Preparing teenagers for campus attacks on Israel

Preparing teenagers for campus attacks on Israel

‘Pro-active’ workshop offers tools for kids still in high school

A counter-demonstrator at a 2009 pro-Israel rally at the University of Texas in Austin holds a swastika superimposed on an Israeli flag. Photo courtesy Anti-Defamation League
A counter-demonstrator at a 2009 pro-Israel rally at the University of Texas in Austin holds a swastika superimposed on an Israeli flag. Photo courtesy Anti-Defamation League

Alarmed by recent anti-Israel activities on American campuses, leaders of the MetroWest Jewish community are preparing to arm high school students with coping skills for defending Israel when they reach college.

The program launches on Thursday, May 6, at the Cooperman JCC in West Orange with a workshop, Will You Know How to Stand Up for Israel on Your College Campus?

Its sponsors are the Community Relations Committee of United Jewish Communities of MetroWest NJ, the Anti-Defamation League, the Partnership for Jewish Learning and Life, the Israel Program Center of MetroWest, and JCC MetroWest.

“Right now the effort for delegitimization of Israel is taking place on some college campuses,” said CRC associate Melanie Gorelick. “The impact that it is having on Jewish kids is of real concern. The kids are not prepared to handle anti-Israel sentiment when they get to college. They don’t have the skills to be proactive and go beyond intimidation.”

Joining her as a facilitator of the program will be Etzion Neuer, director of the ADL’s New Jersey region.

“Not every campus is seething with anti-Israel anger, but there have been a number of high-profile instances that have caught our attention,” he said, citing disruptions of Israeli guest speakers at three universities last February. “They have been poster cases for the need to educate our young people.”

The program is the brainchild of Philip Horn of West Orange, chair of the CRC’s Israel and World Affairs Committee.

“On some campuses the attack on Israel has been very great,” he said. “We need people who are going to speak up. We have a latent corps of potential activists in college. We need to train them and give them the confidence to speak up.”

In order “to be interactive” and reach the high school students “where they’re at,” Gorelick said, she plans to use YouTube video clips of on-campus confrontations between pro- and anti-Israel advocates. Among them will be one showing the heckling of Michael Oren, Israel’s ambassador to the United States, during a speech at the University of California at Irvine in February. Eleven students were arrested for interrupting his remarks by shouting anti-Israel and pro-Palestinian comments from the audience.

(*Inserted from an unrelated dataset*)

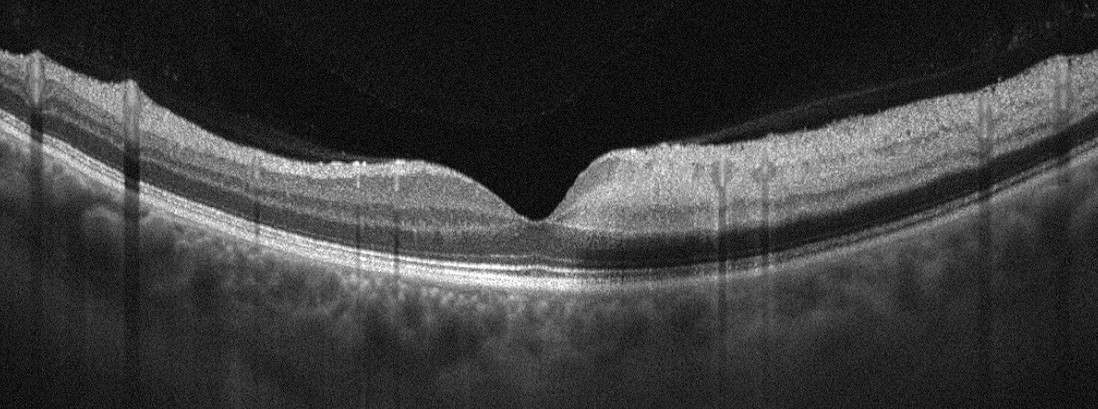

OCT B-scan. Assessment: retinal artery occlusion.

Students will be shown that video and other clips and asked how they would deal with similar incidents.

Then the group will break up into smaller meetings for discussions facilitated by experts from ADL and other such advocacy groups as Stand with Us, the David Project, and Caravan for Democracy.

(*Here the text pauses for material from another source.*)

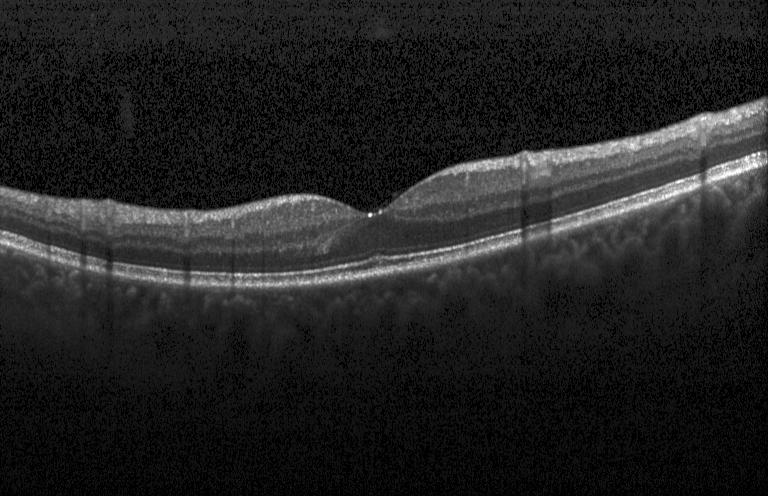
Spectral-domain OCT. Horizontal scan through the fovea. Optical coherence tomography B-scan. Instrument: Heidelberg Spectralis. Dx: no choroidal neovascularization, diabetic macular edema, or drusen.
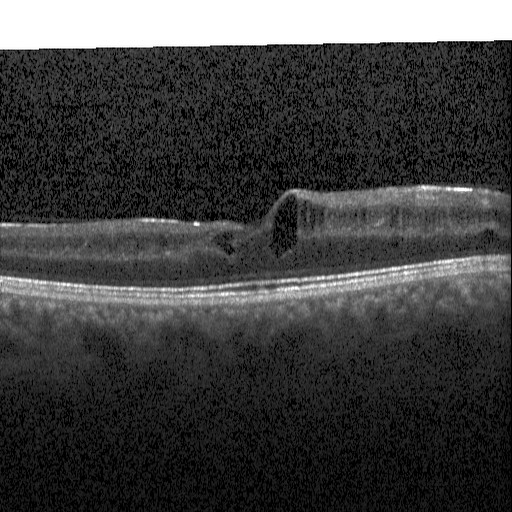 Optical coherence tomography B-scan; acquired on a Heidelberg Spectralis — Diagnosis: diabetic macular edema.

The aim, said Gorelick, is not to teach young people how to engage in conflict, but “to provide students who want to defend Israel with the skills they will need to be advocates and respond to difficult situations.”

“To be fair, most campuses are not war zones,” said Neuer. “Most students want to go to college, get a degree, and not get caught up in the mishegas.”

According to Neuer, ADL studies show that on an average campus there are “a small group of students who strongly support Israel and a small group of students who may be opposed to Israel in a pitched battle to win the hearts and minds of everybody — who largely are not interested.

“But we can’t minimize the groups against Israel.”

The scenarios the program will present will include anti-Israel rallies and “Israel Apartheid Week” programs that have been held at some universities. These incidents, he said, “are ripped from the headlines. We want students to think about the cases and how they would respond. We want them to know there are resources available to them on campus and they should never feel lost.”

“If we can somehow mobilize 60 kids and maintain contact with them when they get to college, we’ll have a network,” said Horn. “That’s why we’re doing this.”